By Boxing News - 03/21/2013 - Comments

froch11By Scott Gilfoid: It’s three years later and IBF super middleweight champion Carl Froch (30-2, 22 KO’s) is still bellyaching about his 12 round unanimous decision loss to Mikkel Kessler (46-2, 35 KO’s) from April 2010 in the Super Six tournament. Froch has seemingly never been able to come to terms with that loss, and he just can’t admit that he lost to the more talented fighter without putting the blame on some other factor.

Froch said to Sky Sports “I wasn’t 100 per cent and I still nearly beat him. Now, I’m on the crest of a wave…I was ill-prepared last time, my flight was delayed because of the ash cloud. I’ll be ready this time, more than ready, and he won’t be able to cope.”

Now look at those sad, sad excuses. Froch it putting it on an ash cloud for why he lost.

Good, god, man, I thought I’d heard some doozies in my time but this one takes the cake. An ash cloud kept you from being 100%? This is so disappointing to hear you put it on a harmless ash cloud for why Kessler whipped you from one side of the ring to the other for 12 round long rounds. You’re lucky the judges scored the fight as close as they did because I thought Kessler should have won by at least 9 rounds to 3.

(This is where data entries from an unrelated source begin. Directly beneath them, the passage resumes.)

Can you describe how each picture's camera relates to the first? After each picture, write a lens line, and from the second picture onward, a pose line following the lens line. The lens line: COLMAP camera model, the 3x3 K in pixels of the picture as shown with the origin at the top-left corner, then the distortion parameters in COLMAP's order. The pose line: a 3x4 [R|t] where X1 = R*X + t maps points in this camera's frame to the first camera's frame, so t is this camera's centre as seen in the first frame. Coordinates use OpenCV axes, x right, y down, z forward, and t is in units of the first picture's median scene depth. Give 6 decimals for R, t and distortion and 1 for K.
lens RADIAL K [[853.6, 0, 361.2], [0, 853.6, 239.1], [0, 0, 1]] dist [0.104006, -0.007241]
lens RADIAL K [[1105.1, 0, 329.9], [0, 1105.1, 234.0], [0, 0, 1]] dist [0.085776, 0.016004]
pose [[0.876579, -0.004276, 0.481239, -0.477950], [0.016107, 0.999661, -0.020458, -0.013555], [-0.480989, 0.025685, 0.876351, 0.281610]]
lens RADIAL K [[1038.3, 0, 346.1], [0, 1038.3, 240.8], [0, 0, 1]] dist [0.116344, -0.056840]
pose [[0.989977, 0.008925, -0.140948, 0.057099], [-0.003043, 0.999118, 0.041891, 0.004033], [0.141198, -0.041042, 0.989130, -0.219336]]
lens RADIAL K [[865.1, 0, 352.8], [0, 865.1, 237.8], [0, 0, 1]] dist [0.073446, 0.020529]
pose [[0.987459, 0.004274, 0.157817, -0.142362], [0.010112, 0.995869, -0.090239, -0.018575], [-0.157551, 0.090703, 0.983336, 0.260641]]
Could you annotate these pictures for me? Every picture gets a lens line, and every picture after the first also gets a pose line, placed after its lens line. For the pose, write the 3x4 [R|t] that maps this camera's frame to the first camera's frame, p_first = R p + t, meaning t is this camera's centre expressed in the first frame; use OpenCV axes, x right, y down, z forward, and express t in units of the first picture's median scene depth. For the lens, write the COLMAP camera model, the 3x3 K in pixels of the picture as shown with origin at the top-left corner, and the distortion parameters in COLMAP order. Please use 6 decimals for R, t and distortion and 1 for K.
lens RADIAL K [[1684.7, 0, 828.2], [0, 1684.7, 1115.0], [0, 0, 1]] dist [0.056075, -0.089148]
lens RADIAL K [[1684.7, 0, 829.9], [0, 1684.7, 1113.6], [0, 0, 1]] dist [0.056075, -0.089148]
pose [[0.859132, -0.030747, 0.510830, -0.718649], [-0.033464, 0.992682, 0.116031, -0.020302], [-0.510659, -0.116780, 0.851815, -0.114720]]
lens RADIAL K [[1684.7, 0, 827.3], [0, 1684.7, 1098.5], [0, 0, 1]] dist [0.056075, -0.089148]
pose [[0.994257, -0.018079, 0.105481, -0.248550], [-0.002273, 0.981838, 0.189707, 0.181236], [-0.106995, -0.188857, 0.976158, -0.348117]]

Kessler and Froch will be facing each other in a rematch on May 25th at the O2 Arena in London, UK. If Froch loses this fight then he’s going to have to finally admit that he just doesn’t have what it takes to beat Kessler because any excuses that Froch can dream up for another loss will just make him look like a poor sport who can’t give his opponent the props that he deserves.

Froch is going into this fight with a two-fight winning streak, and under normal circumstances that’s not much to crow about. However, those wins – against Lucian Bute and Yusaf Mack – have made Froch cocky to where he seems to think he can’t lose to Kessler this time. Believe me, Froch can and will lose to Kessler unless we can some kind of weird scoring like we saw in Froch’s HIGHLY controversial win over Andre Dirrell in the Super Six tournament.

Like in this fight, the Dirrell-Froch fight took place in the UK in Nottingham, and Dirrell put on a defensive clinic in dominating Froch from start to finish, but when the scores were handed down two of the judges gave Froch the decision. Seeing that fight, I believe Kessler can lose on May 25th, but not if the judges are actually seeing the fight and scoring it the way they’re supposed to.

The sad thing is I think Froch will probably be satisfied with a controversial victory over Kessler, because he doesn’t seem bothered in the least about his controversial victory over Dirrell. If he’s not bothered about the Dirrell fight then he probably won’t be bothered if the judges give him a hometown decision against Kessler.